Bitcoin has rallied over 60% this quarter, while ether, the supposedly deflationary currency with bond-like appeal and ESG-compliant label, has lagged big time, gaining 35%, CoinDesk data show. The performance gap is even wider in larger time frames, with bitcoin boasting a 163% gain on a year-to-date basis versus ether's 89%.
The chasm could narrow as money is now flowing into ether futures faster than bitcoin. The notional open interest, or the dollar-value locked in Chicago Mercantile Exchange's cash-settled ether futures contract, has increased by 30% to $711 million in the past five days, beating bitcoin's 19% growth to $4.9 billion, according to Velo Data. CME's ETH standard futures contract is sized at 50 ETH while its bitcoin counterpart is sized at 5 BTC.
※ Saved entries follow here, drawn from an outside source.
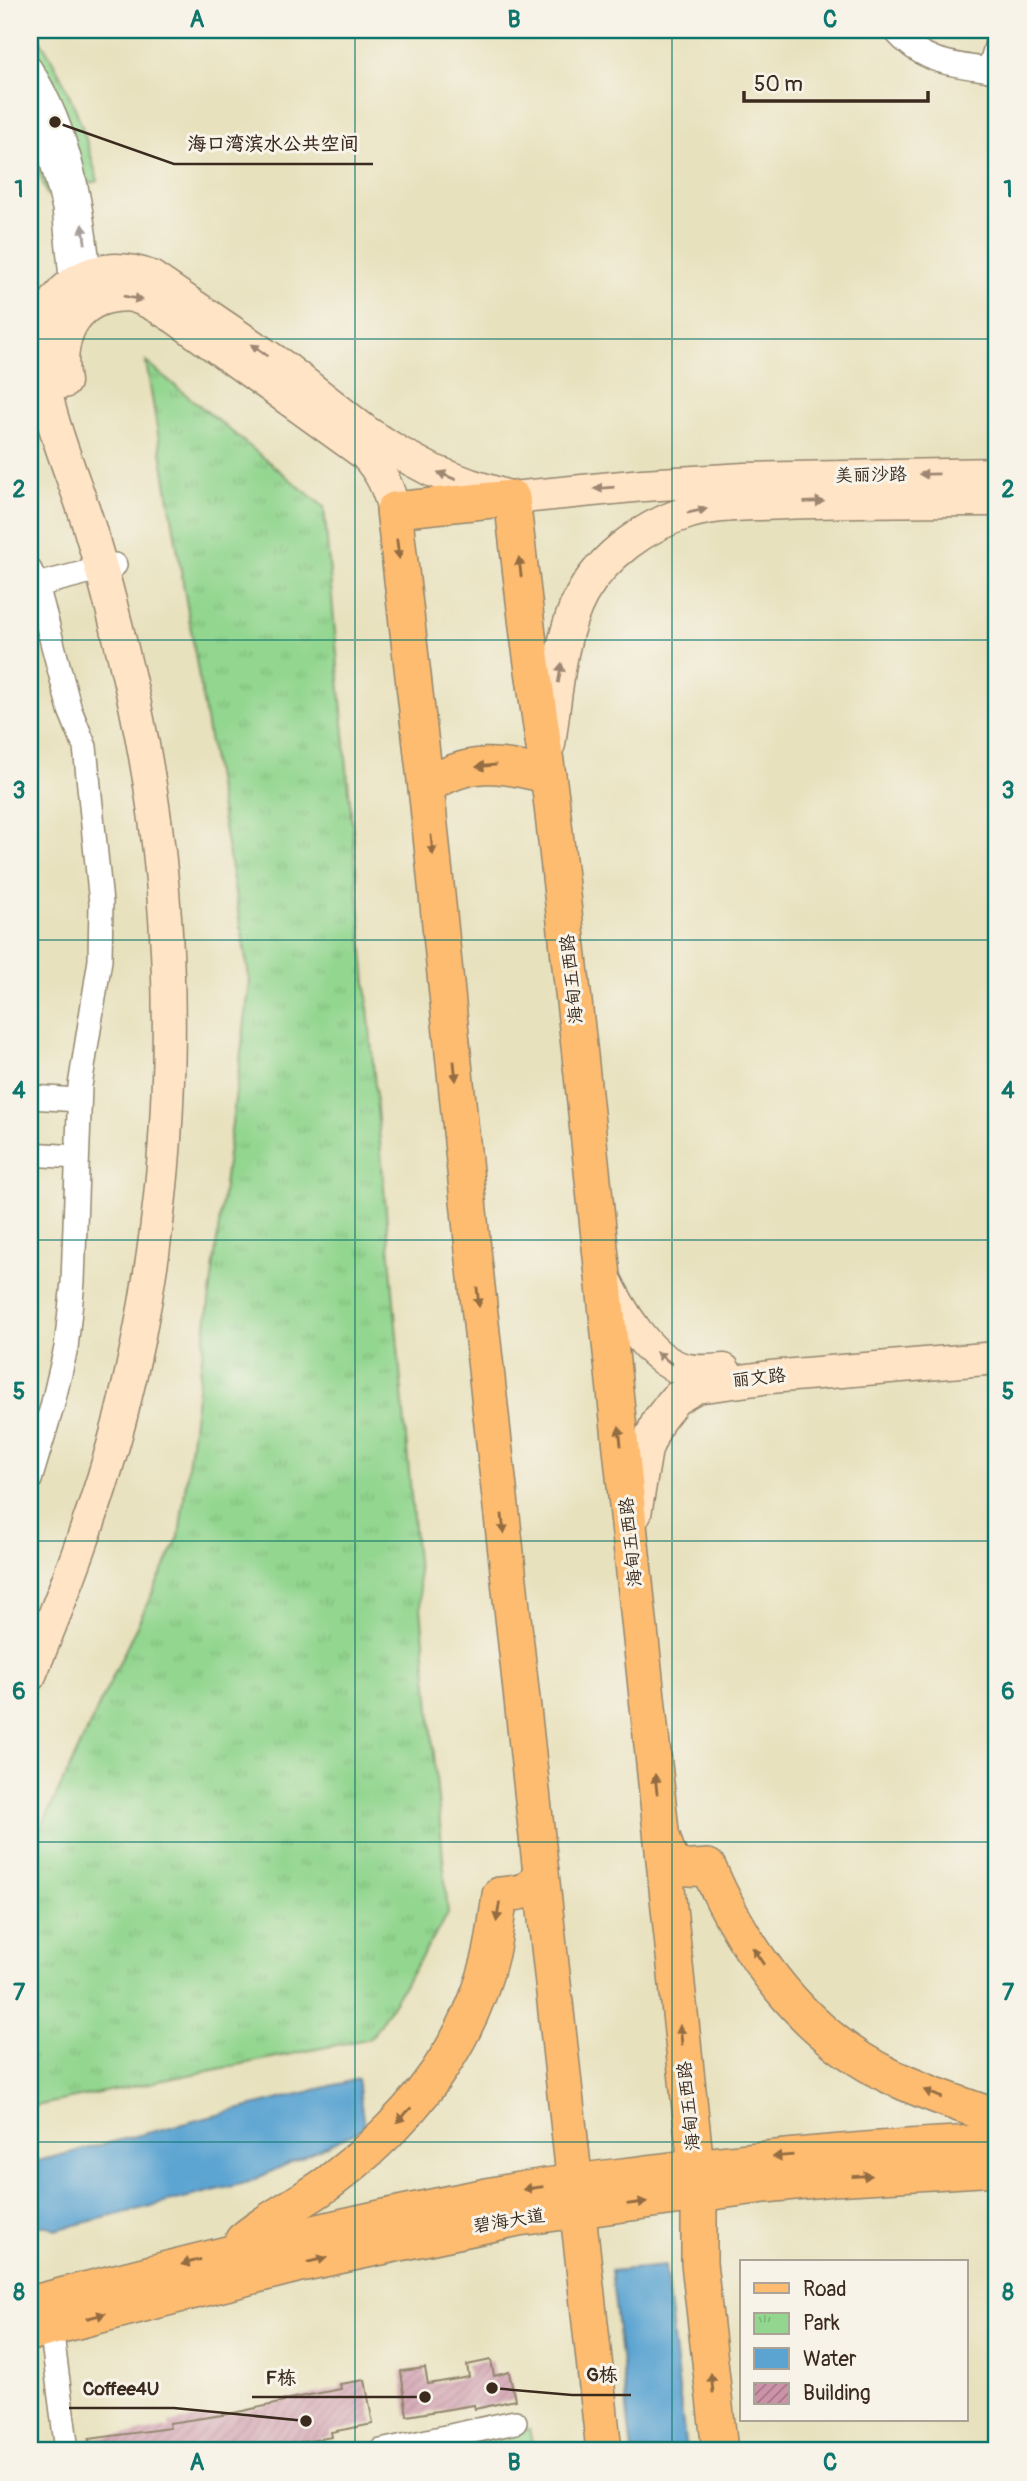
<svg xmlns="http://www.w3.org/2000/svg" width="1027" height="2481" viewBox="0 0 1027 2481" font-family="Pangolin,'LXGW WenKai TC',sans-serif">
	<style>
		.park { fill: url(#park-tufts); stroke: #668056; stroke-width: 2 }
		.pitch { fill: #92d68f; stroke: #668056; stroke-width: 2 }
		.water { fill: #5ba4d2; stroke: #4b6778; stroke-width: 2 }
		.building { fill: url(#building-hatch) }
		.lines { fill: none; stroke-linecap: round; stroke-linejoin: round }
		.street-casing { stroke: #92866e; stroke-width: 26 }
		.secondary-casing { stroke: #92866e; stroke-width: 35 }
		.primary-casing { stroke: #92866e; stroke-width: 38 }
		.street { stroke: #fff; stroke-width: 23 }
		.secondary { stroke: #ffe4c6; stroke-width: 32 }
		.primary { stroke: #febc70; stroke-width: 35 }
		.oneway { fill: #a79f9a }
		.oneway2 { fill: #9d8772 }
		.oneway3 { fill: #936c43 }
		.grid { fill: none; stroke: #0f766e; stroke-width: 2; stroke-opacity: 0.55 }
		.labels { text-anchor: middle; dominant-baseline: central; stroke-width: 6; stroke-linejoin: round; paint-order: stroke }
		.street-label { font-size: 18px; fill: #3b2a1e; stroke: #f7f3e8 }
		.leader { fill: none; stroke: #3b2a1e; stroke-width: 2.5 }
		.callout-dot { fill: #3b2a1e; stroke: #f7f3e8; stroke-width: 2.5 }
		.callout-label { font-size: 19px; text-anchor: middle; font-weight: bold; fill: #3b2a1e; stroke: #f7f3e8; stroke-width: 6; stroke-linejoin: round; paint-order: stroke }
		.neatline { fill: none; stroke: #0f766e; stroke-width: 2.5 }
		.grid-label { font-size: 23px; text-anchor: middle; font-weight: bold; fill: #0f766e }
	</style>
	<defs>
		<pattern id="park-tufts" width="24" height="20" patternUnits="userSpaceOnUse" patternTransform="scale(1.75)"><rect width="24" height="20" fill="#92d68f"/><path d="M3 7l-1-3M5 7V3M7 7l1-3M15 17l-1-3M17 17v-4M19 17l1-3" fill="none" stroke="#7fb87b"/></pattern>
		<pattern id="building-hatch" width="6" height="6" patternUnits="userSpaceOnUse" patternTransform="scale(1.75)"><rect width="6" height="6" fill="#cb92a8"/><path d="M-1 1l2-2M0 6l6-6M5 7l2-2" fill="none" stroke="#a67788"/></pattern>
	</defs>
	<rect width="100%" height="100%" fill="#f7f3e8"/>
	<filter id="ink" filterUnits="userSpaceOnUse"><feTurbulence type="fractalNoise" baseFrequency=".0143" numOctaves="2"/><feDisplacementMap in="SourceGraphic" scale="14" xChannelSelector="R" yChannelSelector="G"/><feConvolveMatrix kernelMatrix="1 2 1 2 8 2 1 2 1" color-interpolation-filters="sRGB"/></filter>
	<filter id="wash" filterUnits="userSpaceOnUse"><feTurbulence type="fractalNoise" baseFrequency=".00686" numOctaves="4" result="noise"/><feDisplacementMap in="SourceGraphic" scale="28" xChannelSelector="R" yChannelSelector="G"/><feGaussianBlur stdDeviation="1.57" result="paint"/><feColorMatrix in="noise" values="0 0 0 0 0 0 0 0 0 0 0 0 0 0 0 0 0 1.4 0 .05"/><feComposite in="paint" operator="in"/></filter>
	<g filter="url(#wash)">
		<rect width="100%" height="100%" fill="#e8e1bd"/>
		<!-- park -->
		<g class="park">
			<path d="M30,30H34C68,82 82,121 98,181L47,195L39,173L30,159Z"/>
			<path d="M146,362L324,507L448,1914L371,2038L30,2107V1851L179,1537L250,982Z"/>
		</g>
		<!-- pitch -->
		<path class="pitch" d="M529,2429L534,2451H433Z"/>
		<!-- water -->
		<g class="water">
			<path d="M358,2079L364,2128L249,2182L55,2230L49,2226H30V2163Z"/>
			<path d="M665,2266L686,2451H632L611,2271Z"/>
		</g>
		<g id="blocks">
			<!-- building -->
			<g class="building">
				<path d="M491,2360L494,2376L509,2372L515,2400L475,2409L474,2405L407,2416L401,2371L425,2368L428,2384L469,2377L467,2365Z"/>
				<path d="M365,2380L373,2424L331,2432L332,2437L274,2447V2451H90L89,2439L170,2428L169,2423L229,2414L284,2402V2400L341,2389L340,2384Z"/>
			</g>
		</g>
	</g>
	<g filter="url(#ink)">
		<use href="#blocks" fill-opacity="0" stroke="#92866e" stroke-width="2"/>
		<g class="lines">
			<defs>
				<g id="street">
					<path d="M894,30C925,65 953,64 997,71"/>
					<path d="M30,68C73,135 82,211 91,288"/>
					<path d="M989,70L997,43"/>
					<path d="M36,101L64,208L73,297"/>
					<path d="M30,570L37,585L70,710L85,747L101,903L100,960L80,1086L73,1282L66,1348L52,1407L30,1480"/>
					<path d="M37,585L115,565"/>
					<path d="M30,1097L79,1100"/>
					<path d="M30,1154L76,1157"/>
					<path d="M51,2327L67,2451"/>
					<path d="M381,2451L515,2422"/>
				</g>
				<g id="secondary">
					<path d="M64,382C58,346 67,309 105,298C114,296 123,294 132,296C148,299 162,310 176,318L365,454C381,471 388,487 394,510"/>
					<path d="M549,744C556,698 559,635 582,594C604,555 647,524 690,512C719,503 754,505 785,503C856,500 926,500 997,500"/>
					<path d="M604,1277C618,1307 647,1357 680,1368C694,1373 709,1371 724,1370"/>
					<path d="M635,1514L646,1449L658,1421L675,1399L696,1387L770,1377L997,1358"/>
					<path d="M30,1675C65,1591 98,1505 121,1416C179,1186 185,937 135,705C121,642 106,581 87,520C70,466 38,400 42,343C46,284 97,256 151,277L285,368L366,432L399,453L431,470L470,485L512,498L643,485L745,479L997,474"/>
				</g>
				<g id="primary">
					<path d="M426,787C468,758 502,763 548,776"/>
					<path d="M663,1839C672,1869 677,1870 708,1867C745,1953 805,2036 892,2077C926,2093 961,2105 997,2117"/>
					<path d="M243,2240C270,2217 303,2202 331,2181C407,2123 469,2048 491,1953C495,1935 497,1915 500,1895C520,1893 534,1892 541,1872"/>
					<path d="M30,2304C190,2263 350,2221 514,2191C560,2183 608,2178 655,2172C769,2157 882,2147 997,2142"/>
					<path d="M30,2333L296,2265L519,2218L765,2185L833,2178L997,2168"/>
					<path d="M604,2451L473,1250L428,806L394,510L512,498L528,635L551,797L579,1046L699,2195V2263L720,2451"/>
				</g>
			</defs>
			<!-- street casing -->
			<use href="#street" class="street-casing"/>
			<!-- secondary casing -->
			<use href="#secondary" class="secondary-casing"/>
			<!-- primary casing -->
			<use href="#primary" class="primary-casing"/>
			<!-- street -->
			<use href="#street" class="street"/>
			<!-- secondary -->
			<use href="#secondary" class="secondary"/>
			<!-- primary -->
			<use href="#primary" class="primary"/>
		</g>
		<!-- one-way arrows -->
		<defs><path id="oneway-solid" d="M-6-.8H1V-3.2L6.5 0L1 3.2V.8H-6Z" transform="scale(1.75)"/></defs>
		<use class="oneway" href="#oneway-solid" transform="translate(84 234) rotate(-97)"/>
		<g class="oneway2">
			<use href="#oneway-solid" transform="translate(133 298) rotate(12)"/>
			<use href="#oneway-solid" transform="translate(259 350) rotate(-145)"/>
			<use href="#oneway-solid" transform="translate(929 474) rotate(179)"/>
			<use href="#oneway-solid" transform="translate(447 476) rotate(-158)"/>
			<use href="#oneway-solid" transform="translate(604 488) rotate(175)"/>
			<use href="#oneway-solid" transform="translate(814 502) rotate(-2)"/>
			<use href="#oneway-solid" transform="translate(697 511) rotate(-12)"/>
			<use href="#oneway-solid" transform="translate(560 673) rotate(-80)"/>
			<use href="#oneway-solid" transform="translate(664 1358) rotate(-143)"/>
		</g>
		<g class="oneway3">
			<use href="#oneway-solid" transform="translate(398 549) rotate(83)"/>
			<use href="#oneway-solid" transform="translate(520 567) rotate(-97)"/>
			<use href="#oneway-solid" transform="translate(486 766) rotate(174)"/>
			<use href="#oneway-solid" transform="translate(432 845) rotate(84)"/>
			<use href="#oneway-solid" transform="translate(455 1071) rotate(84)"/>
			<use href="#oneway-solid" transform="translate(478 1297) rotate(84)"/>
			<use href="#oneway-solid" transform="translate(620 1436) rotate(-96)"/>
			<use href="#oneway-solid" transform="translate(503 1524) rotate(84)"/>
			<use href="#oneway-solid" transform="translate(656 1784) rotate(-96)"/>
			<use href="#oneway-solid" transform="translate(498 1912) rotate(99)"/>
			<use href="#oneway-solid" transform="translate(758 1956) rotate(-124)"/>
			<use href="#oneway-solid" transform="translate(681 2035) rotate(-96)"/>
			<use href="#oneway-solid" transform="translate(933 2094) rotate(-157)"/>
			<use href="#oneway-solid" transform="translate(404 2115) rotate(134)"/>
			<use href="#oneway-solid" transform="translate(783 2156) rotate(175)"/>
			<use href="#oneway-solid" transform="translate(862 2176) rotate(-3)"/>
			<use href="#oneway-solid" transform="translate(533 2188) rotate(172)"/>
			<use href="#oneway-solid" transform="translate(637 2203) rotate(-8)"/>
			<use href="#oneway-solid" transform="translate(317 2260) rotate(-13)"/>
			<use href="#oneway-solid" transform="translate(191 2262) rotate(165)"/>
			<use href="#oneway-solid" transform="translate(96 2316) rotate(-15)"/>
			<use href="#oneway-solid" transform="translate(712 2383) rotate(-96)"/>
		</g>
	</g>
	<!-- grid -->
	<path class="grid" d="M355,30V2451M672,30V2451M30,339H997M30,640H997M30,940H997M30,1240H997M30,1541H997M30,1842H997M30,2142H997"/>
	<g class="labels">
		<!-- street labels -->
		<g class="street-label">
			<text transform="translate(871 475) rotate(-1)">美丽沙路</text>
			<text transform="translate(572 979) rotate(-96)">海甸五西路</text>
			<text transform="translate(759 1378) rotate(-6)">丽文路</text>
			<text transform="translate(631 1542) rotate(-96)">海甸五西路</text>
			<text transform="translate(689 2106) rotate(-96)">海甸五西路</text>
			<text transform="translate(509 2221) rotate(-9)">碧海大道</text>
		</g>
	</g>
	<!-- callouts -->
	<path class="leader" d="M55 122L174 164H373M492 2388L572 2395H631M425 2397L310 2397H252M306 2421L174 2408H69"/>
	<g class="callout-dot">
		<circle cx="55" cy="122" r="7"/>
		<circle cx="492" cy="2388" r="7"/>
		<circle cx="425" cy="2397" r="7"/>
		<circle cx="306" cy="2421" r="7"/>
	</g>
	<g class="callout-label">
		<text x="273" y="150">海口湾滨水公共空间</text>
		<text x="602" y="2381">G栋</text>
		<text x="281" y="2384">F栋</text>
		<text x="121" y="2395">Coffee4U</text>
	</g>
	<!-- margin -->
	<rect width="1027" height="2481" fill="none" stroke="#f7f3e8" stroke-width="77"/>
	<!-- legend -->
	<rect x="740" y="2260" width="228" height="161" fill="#f7f3e8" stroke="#aca397" stroke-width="2"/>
	<rect x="754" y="2283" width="35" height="10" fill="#febc70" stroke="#aca397" stroke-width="2"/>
	<text x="803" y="2296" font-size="21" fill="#3b2a1e">Road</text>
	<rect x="754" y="2313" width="35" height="21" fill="url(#park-tufts)" stroke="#aca397" stroke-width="2"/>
	<text x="803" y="2330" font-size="21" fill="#3b2a1e">Park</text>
	<rect x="754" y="2348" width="35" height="21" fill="#5ba4d2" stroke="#aca397" stroke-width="2"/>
	<text x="803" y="2366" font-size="21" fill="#3b2a1e">Water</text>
	<rect x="754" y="2383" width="35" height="21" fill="url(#building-hatch)" stroke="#aca397" stroke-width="2"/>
	<text x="803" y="2400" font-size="21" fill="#3b2a1e">Building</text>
	<!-- scale -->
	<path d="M744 91v10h184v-10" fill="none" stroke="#3b2a1e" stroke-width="3.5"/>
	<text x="754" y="91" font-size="21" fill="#3b2a1e" stroke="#f7f3e8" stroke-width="5" paint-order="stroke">50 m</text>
	<rect x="38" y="38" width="950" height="2404" class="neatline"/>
	<g class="grid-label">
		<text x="197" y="27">A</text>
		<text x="514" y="27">B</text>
		<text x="830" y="27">C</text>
		<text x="19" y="197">1</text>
		<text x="1008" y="197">1</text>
		<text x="19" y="497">2</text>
		<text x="1008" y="497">2</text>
		<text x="19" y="798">3</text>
		<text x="1008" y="798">3</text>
		<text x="19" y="1098">4</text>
		<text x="1008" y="1098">4</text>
		<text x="19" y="1399">5</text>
		<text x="1008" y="1399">5</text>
		<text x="19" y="1699">6</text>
		<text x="1008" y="1699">6</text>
		<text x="19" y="2000">7</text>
		<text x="1008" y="2000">7</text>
		<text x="19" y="2300">8</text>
		<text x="1008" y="2300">8</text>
		<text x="197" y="2470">A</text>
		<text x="514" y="2470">B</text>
		<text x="830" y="2470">C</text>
	</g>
</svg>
The emerging positive spread between pricing for ether and bitcoin CME futures suggests the same. Per Reflexivity Research, the premium in ether futures relative to the spot index price was 5% higher than in bitcoin early this week.
"The futures basis (which represents the difference between the spot and futures price) for Ethereum on CME is now trading at a 5% premium to that of bitcoin, now over 20%. In addition, we can see that open interest for ETH on the CME has now started to rise, after lagging the initial move up from bitcoin," Reflexivity Research said in a market update dated Dec. 5.
"It may be too early to definitely say, but it appears 'tradfi' may be beginning to rotate into the ETH ETF trade after two months. This is something to continue monitoring for early signs of the market beginning to front-run a potential ETH ETF," Reflexivity Research said.
Meanwhile, in the options market listed on Deribit, traders have started to lean toward ether calls and bitcoin puts. A call option offers the right but not the obligation to purchase the underlying asset at a predetermined price at a later date. A call buyer is implicitly bullish on the market, while a put buy is bearish.
Per Amberdata, the one-month ether call-put skew, which measures the spread between implied volatility premium or demand for call and put options expiring in four weeks, has doubled to over 4% this month, a sign of strengthening call bias. Meanwhile, BTC's one-month skew has declined from 5% to 2%, a sign that traders are beginning to lean toward puts relative to calls.
Perhaps bitcoin may take a breather, allowing ether to play catch up in the weeks ahead.